+++ Supplied text +++
When in balance, our skin and its microbiome form a natural partnership that helps to keep our skin healthy and defends against external threats, like pollutants and germs that can cause infections. Disturbances in that partnership (called dysbioses) can lead to imbalances in the microbiome which can also contribute to body odor, skin problems, and in more extreme cases, even lead to medical conditions like eczema (or atopic dermatitis).

In addition to hosting your microbiome, your skin is an immunologically active organ, contributing to your body’s innate immune system with its naturally mildly acidic pH, mechanical strength, lipids, and a natural release by skin cells of protein-like materials called antimicrobial peptides (AMPs). Together, these form the first line of defense against infection causing microbes that land on your skin.

Unilever R&D and its global network of research partners have been investigating the role of skin immunity and AMPs for over a decade. When Unilever needed to develop new ways to understand, at the molecular level, how its products interact with AMPs to enhance skin defense activity, the company turned to IBM Research.
+++
Activities:
1. Answer these questions using the text on skin defense.
(a) What are disturbances in the partnership between skin and its microbiome called?
(b) What name is given to the protein-like materials that skin cells naturally release?
(c) To whom did Unilever turn to study how its products interact with AMPs at the molecular level?
2. Write the next part of the text on skin defense, picking up right after its final sentence.
+++ Records provided +++
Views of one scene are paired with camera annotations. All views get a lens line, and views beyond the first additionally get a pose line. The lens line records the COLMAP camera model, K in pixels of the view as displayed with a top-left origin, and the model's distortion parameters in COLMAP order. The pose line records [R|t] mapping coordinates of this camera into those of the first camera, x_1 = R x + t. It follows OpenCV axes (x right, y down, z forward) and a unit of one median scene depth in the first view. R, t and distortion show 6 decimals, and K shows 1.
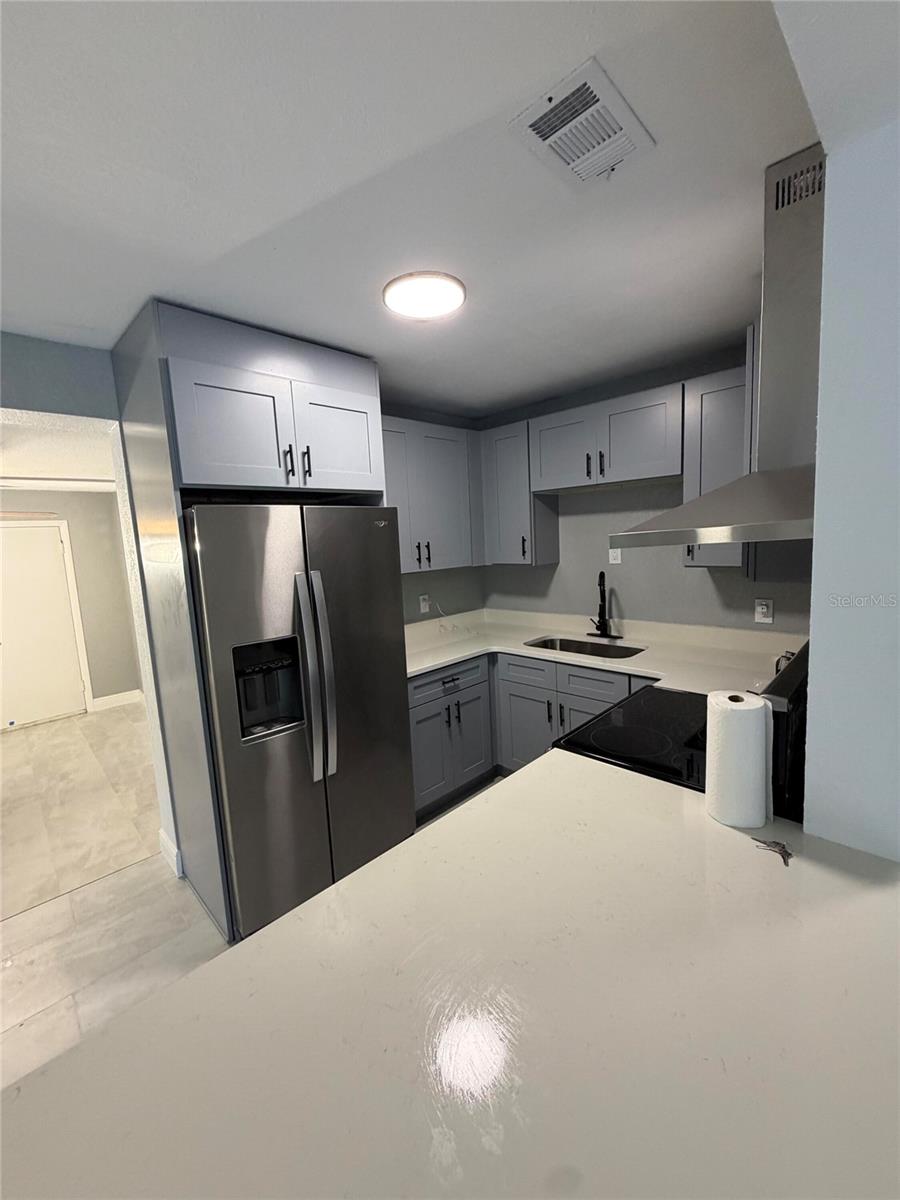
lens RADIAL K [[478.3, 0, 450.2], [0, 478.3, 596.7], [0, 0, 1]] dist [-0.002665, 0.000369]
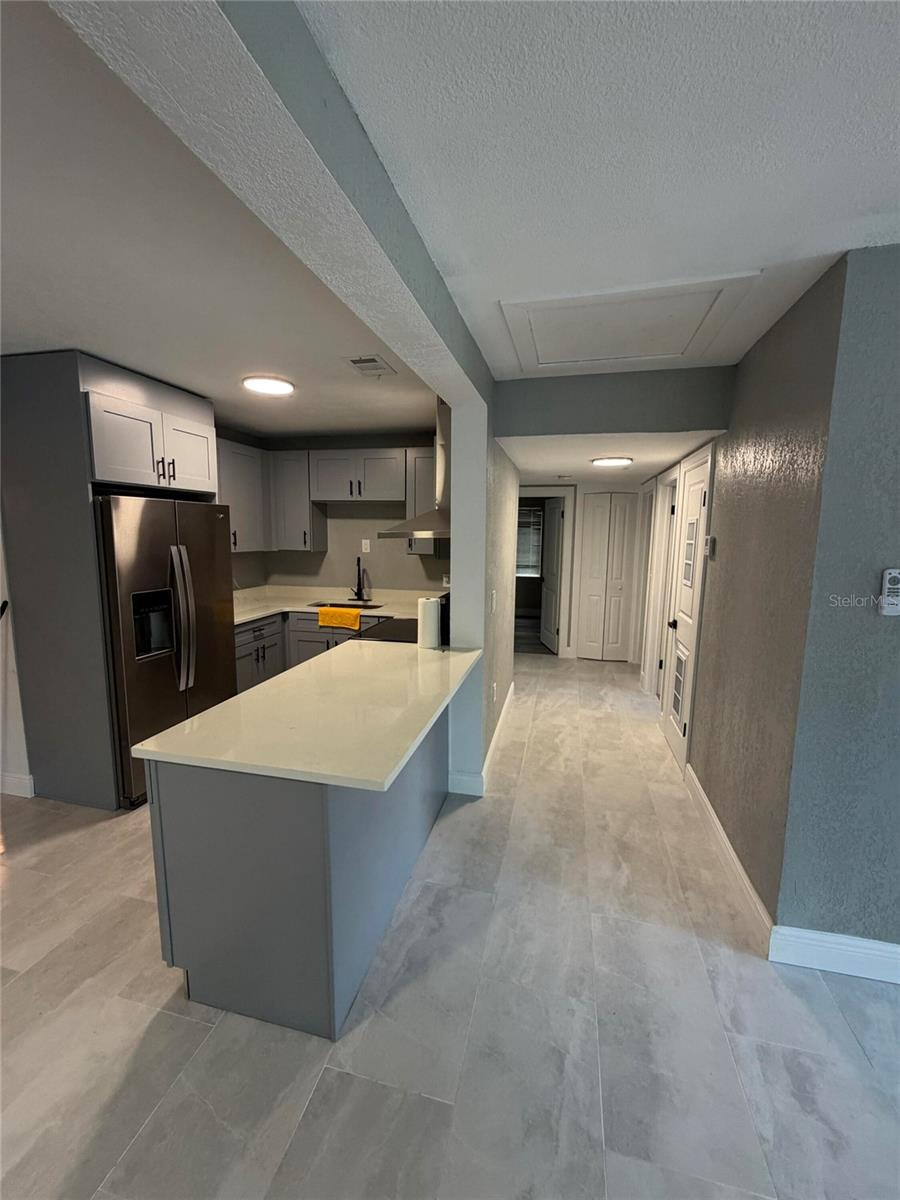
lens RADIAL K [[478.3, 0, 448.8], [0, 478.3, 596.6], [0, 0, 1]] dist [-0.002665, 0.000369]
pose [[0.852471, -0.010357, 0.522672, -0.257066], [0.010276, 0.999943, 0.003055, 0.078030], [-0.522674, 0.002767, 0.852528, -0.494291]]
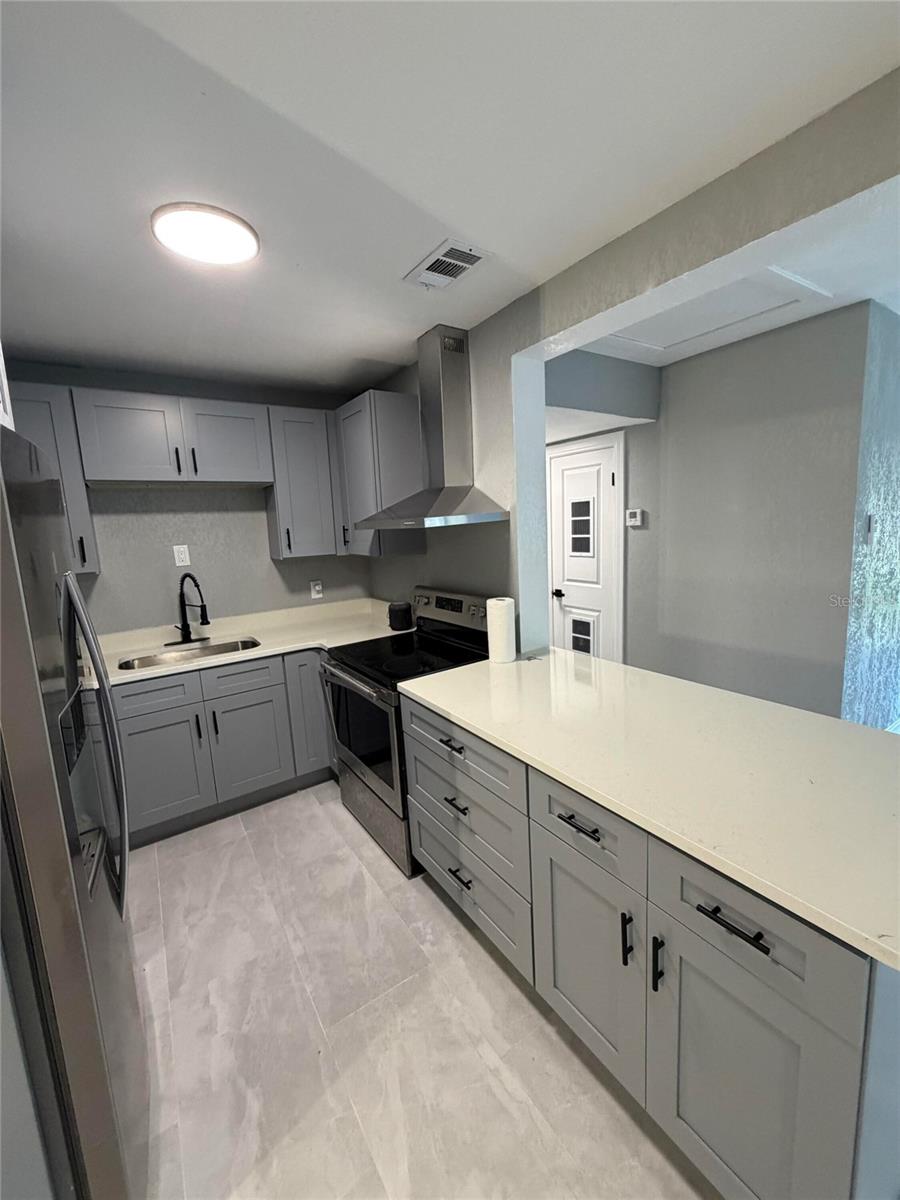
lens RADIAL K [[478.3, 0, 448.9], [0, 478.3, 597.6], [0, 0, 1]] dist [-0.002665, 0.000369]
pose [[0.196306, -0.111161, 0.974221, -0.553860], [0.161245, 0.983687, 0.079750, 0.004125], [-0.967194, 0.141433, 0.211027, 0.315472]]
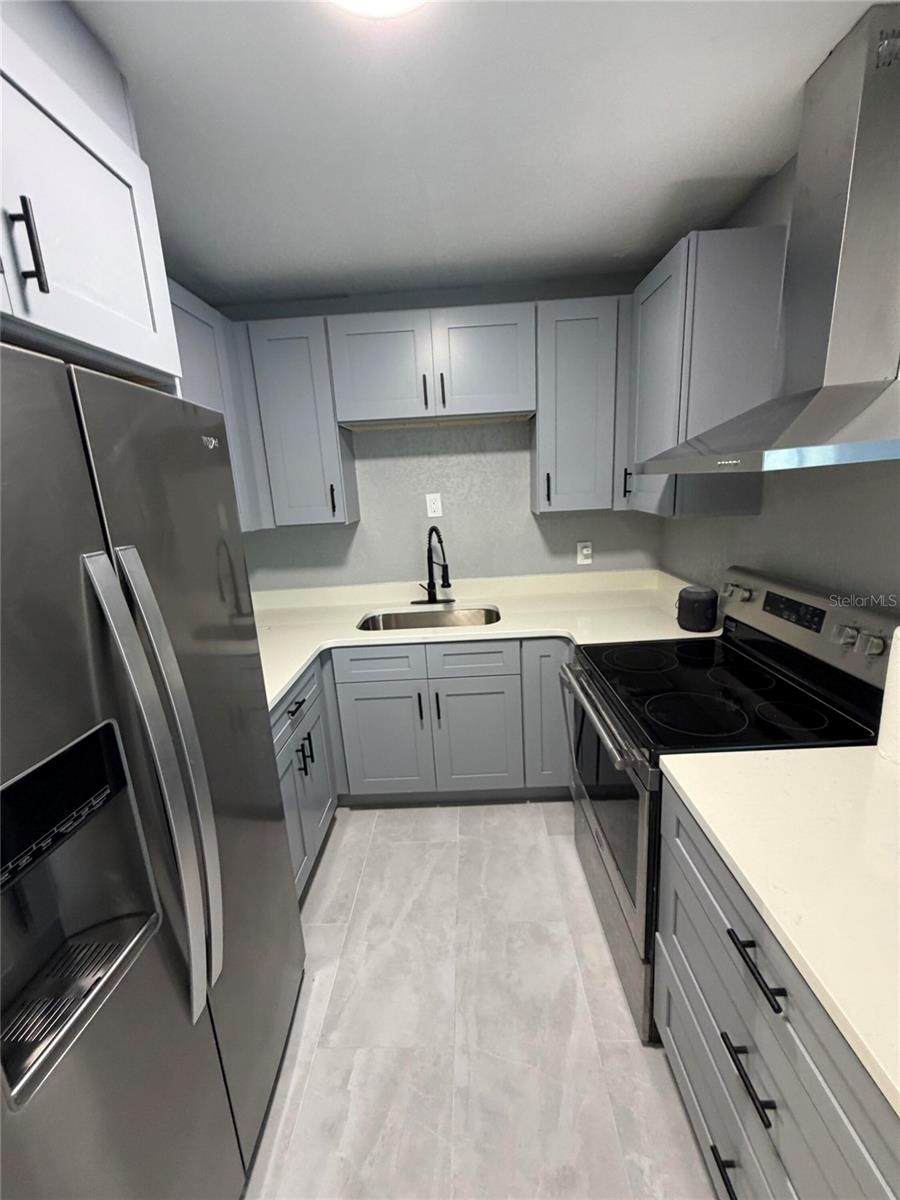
+++
Answers for the tasks:
1.
(a) Dysbioses
(b) Antimicrobial peptides (AMPs)
(c) IBM Research

2.
IBM and Unilever — in collaboration with STFC, which hosts one of IBM Research’s Discovery Accelerators at the Hartree Centre in the UK — used high performance computing and advanced simulations running on IBM Power10 processors to understand how AMPs work and translate this knowledge into consumer products that boost the effects of these natural-defense peptides. This work builds upon a long-standing partnership between IBM, Unilever and the STFC Hartree Centre aimed at advancing digital research and innovation.

As we report in Biophysical Journal, our work alongside STFC’s Scientific Computing Department found that small-molecule additives (organic compounds with low molecular weights) can enhance the potency of these naturally occurring defense peptides. Using our own advanced simulation methods, in combination with experimental studies from Unilever, we also identified specific new molecular mechanisms that could be responsible for this improved potency.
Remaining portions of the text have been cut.